• **Исходный текст**
──────────

Но у мамы были другие горести. Заболели дети: четыре мальчика и одна девочка. Двое умерли, не достигнув года, а вскоре — еще двое. Мама рыдала над каждым, но, как большинство еврейских матерей ее поколения, она смирялась перед Божьей волей, и маленькие могилы не толкали ее на размышления о том, как надо растить детей. Но после смерти четвертого богатая семья, жившая поблизости, предложила ей пойти в кормилицы к их новорожденному. Они поставили только одно условие: чтобы мои родители с Шейной переехали из своей жалкой и сырой каморки в более просторную и светлую комнату; опытной няньке велено было научить мою молоденькую маму основам ухода за ребенком. Благодаря этому «молочному брату» жизнь Шейны улучшилась, и я родилась в более чистой и здоровой обстановке. Наши благодетели следили за тем, чтобы маме хватало еды, и скоро у моих родителей было трое детей — Шейна, Ципке и я.

В 1903 году — мне было лет пять — мы вернулись в Пинск. У отца, который никогда не унывал, появилась новая мечта. Ничего, что ему не повезло в Киеве, — он поедет в Америку. «А голдене медине» — «золотая страна» называли ее евреи. Там он разбогатеет. Мама, Шейна, Ципке и я будем ждать его в Пинске. И он снова собрал свое убогое имущество и отправился в неведомую часть света, а мы переехали в дом бабушки и дедушки.

──────────

Сохраненные записи данных
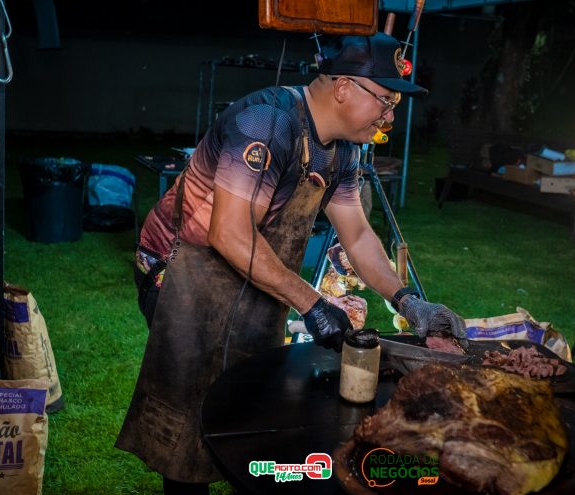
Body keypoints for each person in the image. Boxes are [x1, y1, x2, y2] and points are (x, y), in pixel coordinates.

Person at [116, 32, 467, 495]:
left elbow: (358, 234)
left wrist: (406, 300)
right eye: (385, 101)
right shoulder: (266, 121)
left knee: (253, 400)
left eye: (395, 105)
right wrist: (312, 303)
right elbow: (229, 233)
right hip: (182, 271)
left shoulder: (344, 148)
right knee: (188, 414)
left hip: (255, 275)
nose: (390, 116)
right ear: (344, 87)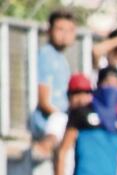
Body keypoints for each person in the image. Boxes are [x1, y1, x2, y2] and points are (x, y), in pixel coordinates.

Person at [33, 9, 76, 148]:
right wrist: (65, 117)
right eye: (60, 29)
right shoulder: (46, 55)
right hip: (47, 122)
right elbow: (44, 101)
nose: (65, 35)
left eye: (69, 30)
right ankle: (43, 148)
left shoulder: (61, 58)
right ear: (49, 31)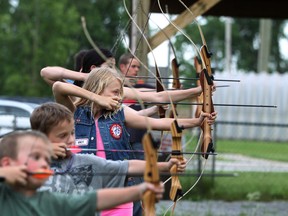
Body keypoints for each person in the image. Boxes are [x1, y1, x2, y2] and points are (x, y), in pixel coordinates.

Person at [31, 102, 186, 216]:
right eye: (62, 136)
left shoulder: (85, 161)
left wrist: (165, 166)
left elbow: (126, 166)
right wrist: (42, 149)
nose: (71, 140)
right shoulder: (26, 164)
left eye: (72, 133)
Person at [0, 130, 164, 216]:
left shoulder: (49, 201)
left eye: (46, 158)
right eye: (36, 157)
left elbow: (93, 199)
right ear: (7, 163)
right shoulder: (4, 195)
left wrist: (140, 190)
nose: (44, 163)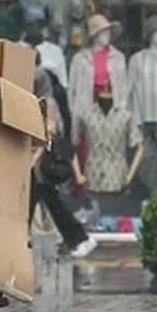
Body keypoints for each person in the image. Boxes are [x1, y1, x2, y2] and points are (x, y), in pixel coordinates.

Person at [31, 68, 96, 259]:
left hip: (42, 163)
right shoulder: (39, 101)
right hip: (37, 165)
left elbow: (49, 134)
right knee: (45, 201)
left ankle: (79, 238)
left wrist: (34, 160)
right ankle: (76, 239)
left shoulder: (48, 103)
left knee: (52, 202)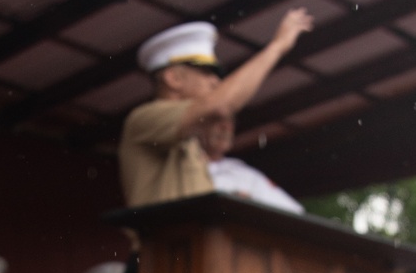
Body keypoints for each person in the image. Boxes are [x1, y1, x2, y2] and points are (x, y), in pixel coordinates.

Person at [118, 12, 313, 208]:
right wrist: (277, 47)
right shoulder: (143, 118)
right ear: (173, 78)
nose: (215, 81)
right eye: (205, 72)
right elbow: (221, 107)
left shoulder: (191, 142)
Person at [198, 115, 304, 214]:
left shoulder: (244, 173)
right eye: (216, 120)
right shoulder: (184, 169)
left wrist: (250, 205)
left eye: (230, 121)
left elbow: (295, 212)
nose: (226, 127)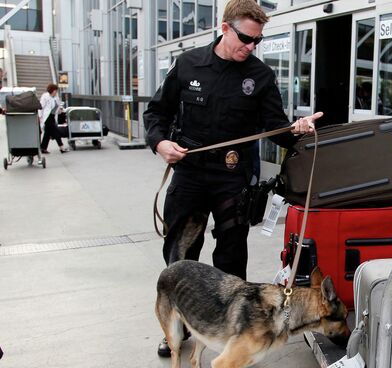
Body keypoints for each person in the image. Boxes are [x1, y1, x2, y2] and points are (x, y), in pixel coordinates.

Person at [143, 0, 320, 357]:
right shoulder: (189, 63)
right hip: (190, 173)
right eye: (245, 38)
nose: (250, 47)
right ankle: (176, 325)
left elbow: (276, 128)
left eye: (257, 41)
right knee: (180, 256)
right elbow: (156, 112)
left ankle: (229, 330)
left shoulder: (260, 76)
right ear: (225, 28)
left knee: (231, 259)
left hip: (232, 177)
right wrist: (160, 142)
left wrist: (298, 130)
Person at [39, 84, 68, 154]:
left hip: (52, 116)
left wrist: (61, 110)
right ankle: (61, 147)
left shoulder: (56, 97)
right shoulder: (45, 96)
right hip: (47, 117)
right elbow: (41, 107)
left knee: (47, 133)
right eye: (55, 90)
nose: (56, 92)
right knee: (55, 131)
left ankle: (43, 148)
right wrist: (40, 116)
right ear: (52, 90)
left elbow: (58, 106)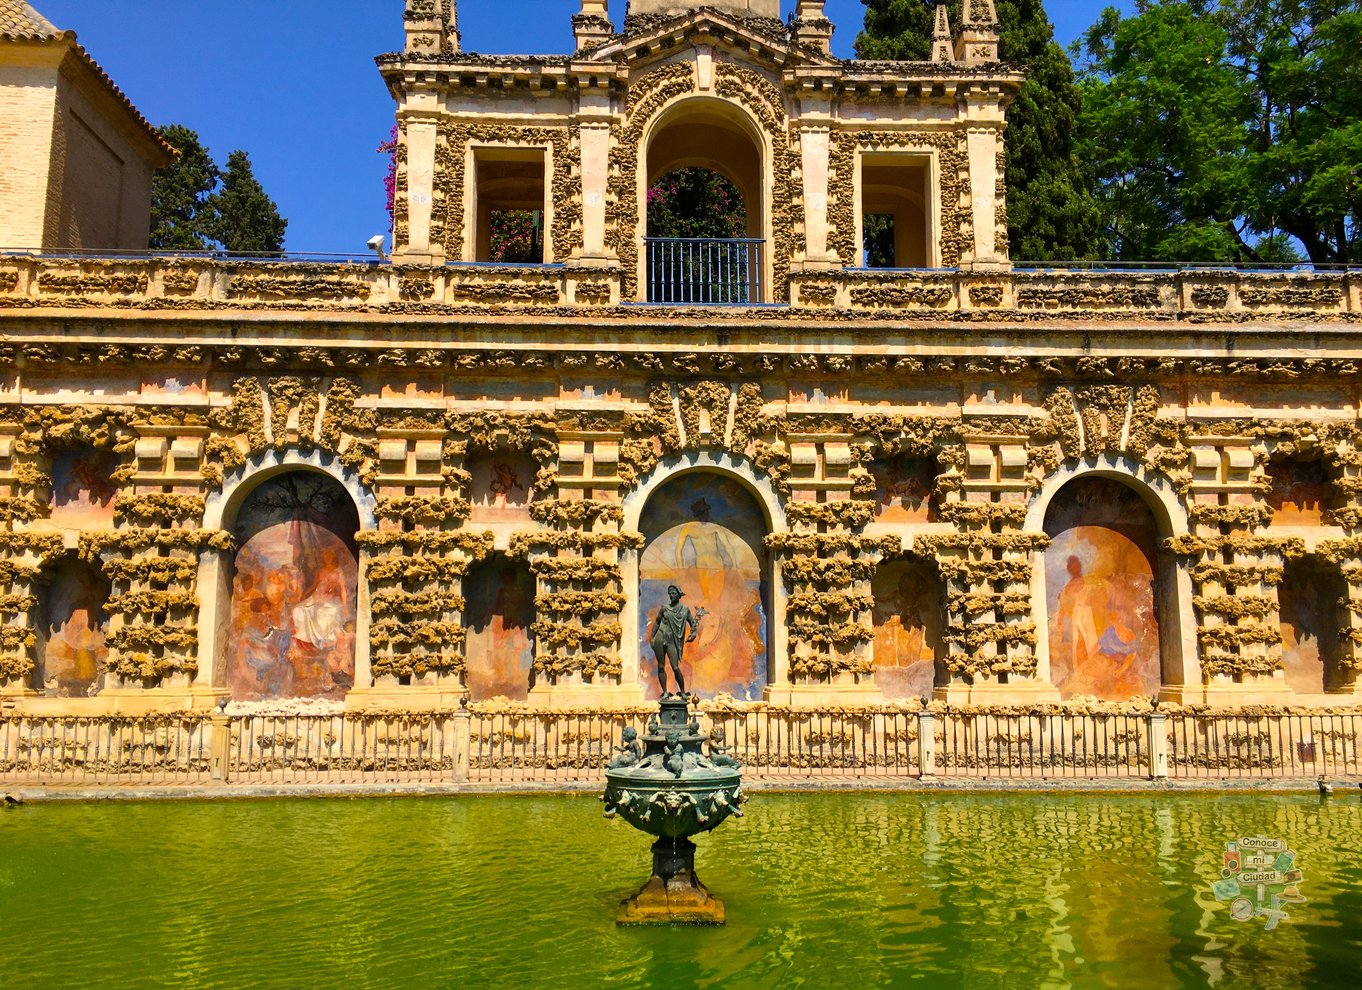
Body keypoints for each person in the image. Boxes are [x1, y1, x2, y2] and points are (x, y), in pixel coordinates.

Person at [648, 584, 697, 697]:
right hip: (660, 638)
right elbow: (657, 622)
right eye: (670, 593)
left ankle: (683, 692)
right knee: (661, 666)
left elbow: (692, 623)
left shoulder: (685, 609)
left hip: (672, 641)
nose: (671, 596)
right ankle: (665, 692)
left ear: (679, 595)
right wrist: (652, 637)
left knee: (675, 667)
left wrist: (693, 633)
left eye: (674, 593)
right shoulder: (665, 608)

──────────

• **Проверьте себя**
1 – Ответьте по воспоминаниям о семье и отъезде отца в Америку:
(a) Какое условие поставила родителям богатая семья, жившая поблизости?
(b) В каком году семья вернулась в Пинск?
(c) Как евреи называли Америку?
2 – Продолжите воспоминания о семье и отъезде отца в Америку сразу после последнего предложения.
Записи — это отдельный материал, к тексту они не относятся.

• **Ответы к заданиям**
1 –
(a) Родители с Шейной должны были переехать из жалкой и сырой каморки в более просторную и светлую комнату.
(b) В 1903 году.
(c) «А голдене медине», то есть «золотая страна».

2 –
Не знаю, имел ли кто из них на меня влияние, хотя в Пинске я долго прожила у маминых родителей. Конечно, мне трудно поверить, что отец отца сыграл хоть какую-то роль в моей жизни, поскольку он умер прежде, чем мои родители встретились. Но все-таки он стал одним из персонажей, населивших мое детство, и теперь, обращаясь к прошлому, я чувствую, что он имеет право на место в этой истории.

Он был среди тех тысяч еврейских мальчиков в России, которых «похитили» у их семей и заставили 25 лет служить в царской армии. Плохо одетые, плохо накормленные, запуганные, эти мальчики страдали еще и от того, что их вынуждали креститься. Моего деда Мабовича угнали в армию, когда ему было тринадцать лет, — а он принадлежал к очень религиозной семье и приучен был соблюдать все тонкости еврейских обрядов. Он прослужил в русской армии тринадцать лет и ни разу, несмотря на угрозы, насмешки, а зачастую и наказания, не прикоснулся к трефному. Все годы он питался лишь хлебом и сырыми овощами. Его хотели заставить креститься; за неповиновение его наказывали — целыми часами он простаивал на коленях на каменном полу, — но он не покорился. И все-таки когда он вернулся домой, его мучил страх, что по незнанию он мог нарушить Закон. Искупая возможный грех, он годами спал на скамейке в неотапливаемой синагоге, и подушкой служил ему камень. Не удивительно, что он умер молодым.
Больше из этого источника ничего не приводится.